I've watched price grind higher while RSI printed three, sometimes four divergences in a row. Traders took them early, got stopped out, and blamed the indicator. The real issue? They ignored structure. A divergence at a random price level is meaningless. Price doesn't reverse because RSI said so—it reverses because there's actual confluence behind it.
The key insight most people miss is that liquidity fuels reversals, not divergence signals alone. When price sweeps equal highs, grabs stops, and then forms a divergence at that level, now you have something to work with. But a divergence sitting 5% below any liquidity pool? Worthless. The market needs fuel to turn around, and divergences without liquidity context just don't have it.
Support and resistance levels are where the auction actually matters. I've noticed price has memory at levels where it struggled before. A divergence forming at respected macro support or resistance carries weight. A divergence in no man's land doesn't. This is the real RSI divergence cheat sheet that separates traders who survive from those who blow accounts.

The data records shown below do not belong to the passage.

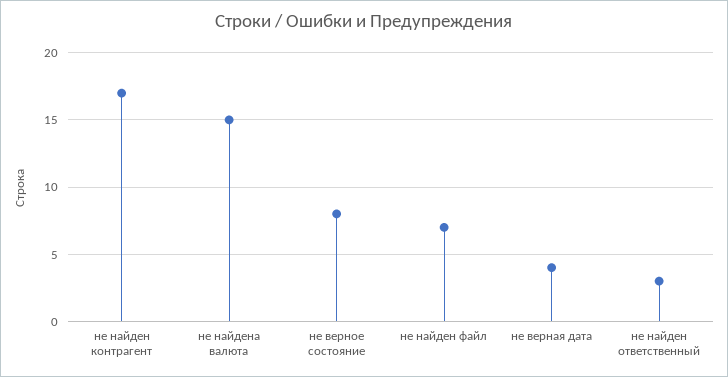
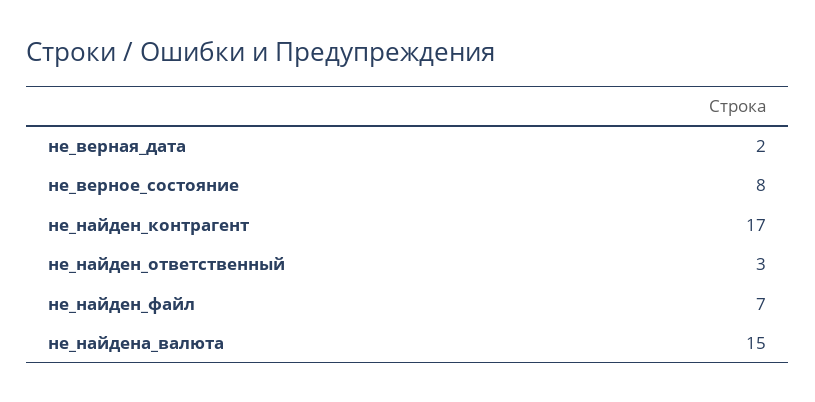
  {
    "не найден контрагент": 17,
    "не найдена валюта": 15,
    "не верное состояние": 8,
    "не найден файл": 7,
-   "не верная дата": 4,
+   "не верная дата": 2,
    "не найден ответственный": 3
  }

The biggest mistake is treating the divergence as the trade itself. It's not. A divergence by itself is just confirmation. The actual trade is the divergence at the 0.75 Fibonacci level combined with a supply zone, a liquidity sweep, and macro resistance all lining up. That confluence is what makes it valid. Without proper invalidation levels tied to structure, you're just fading momentum with no edge.
Stop taking every divergence you spot. The ones that matter are the ones forming at key levels with real structure and liquidity context behind them. That's the difference between a setup and a guess.